Active Directory and Kerberos integration
In domain-joined environments, standalone Orchestrator supports Kerberos-based authentication:
- The client resolves the Orchestrator host name using DNS.
- The client obtains a Kerberos Ticket Granting Ticket (TGT) from Active Directory.
- The client requests a service ticket for the configured Service Principal Name (SPN).
- The IIS web server validates the Kerberos ticket.
- Identity Server processes the authenticated identity and issues a platform token.
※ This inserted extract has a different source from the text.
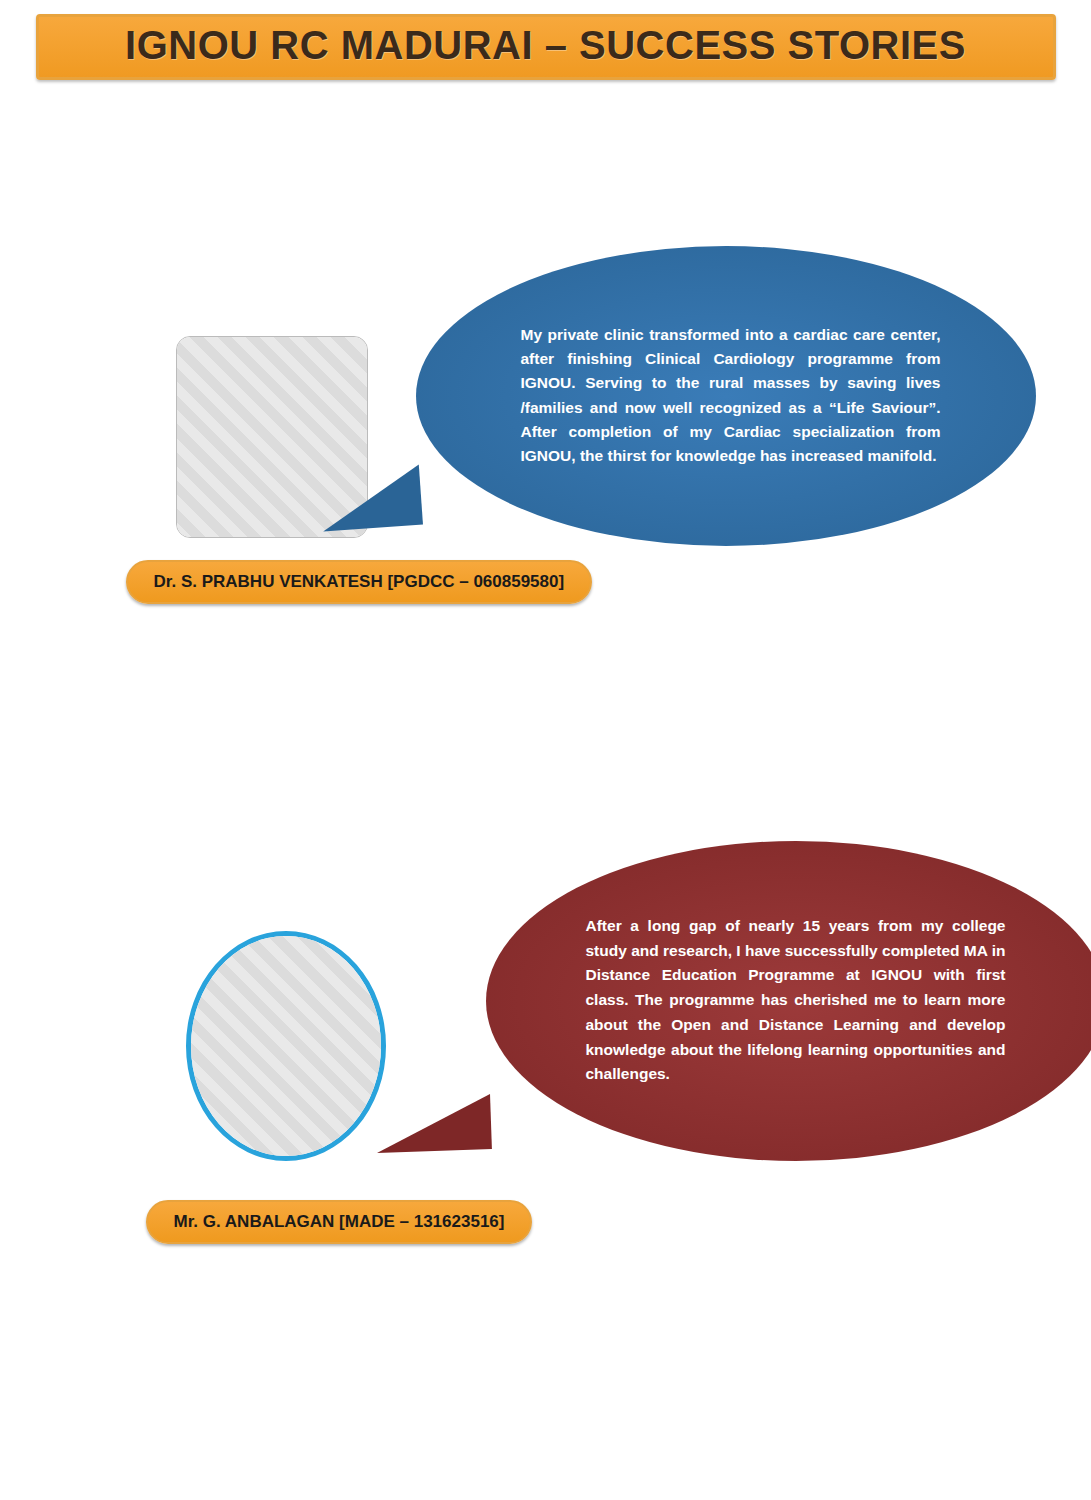IGNOU RC MADURAI – SUCCESS STORIES
My private clinic transformed into a cardiac care center, after finishing Clinical Cardiology programme from IGNOU. Serving to the rural masses by saving lives /families and now well recognized as a “Life Saviour”. After completion of my Cardiac specialization from IGNOU, the thirst for knowledge has increased manifold.
Dr. S. PRABHU VENKATESH [PGDCC – 060859580]
After a long gap of nearly 15 years from my college study and research, I have successfully completed MA in Distance Education Programme at IGNOU with first class. The programme has cherished me to learn more about the Open and Distance Learning and develop knowledge about the lifelong learning opportunities and challenges.
Mr. G. ANBALAGAN [MADE – 131623516]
This enables seamless single sign-on in enterprise Windows environments.
High availability considerations
In multi-node deployments:
- Identity Server runs on multiple nodes behind a load balancer.
- Clients access Orchestrator and Identity Server through a shared load balancer host name.
- Redis is used to cache OAuth client data and session state across nodes, ensuring consistent authentication across the cluster.
- The Service Principal Name (SPN) must match the load balancer host name when Kerberos is used.
- When changing from a single-node to a multi-node setup, the Identity Server public URL must be updated in the database and in the UiPath.Orchestrator.dll.config file.
Authentification de l’application externe
Orchestrator supports secure access for:
- Applications externes
- API integrations
- Robot-to-Orchestrator communication
Applications authenticate using supported OAuth flows (such as ROPC) and receive tokens from Identity Server.
Security model
Standalone Orchestrator uses a centralized authentication model:
- Identity Server performs authentication.
- Orchestrator enforces authorization.
- Token-based access secures APIs and the Orchestrator UI.
- Integration with external identity providers (Active Directory, SAML) supports enterprise security requirements.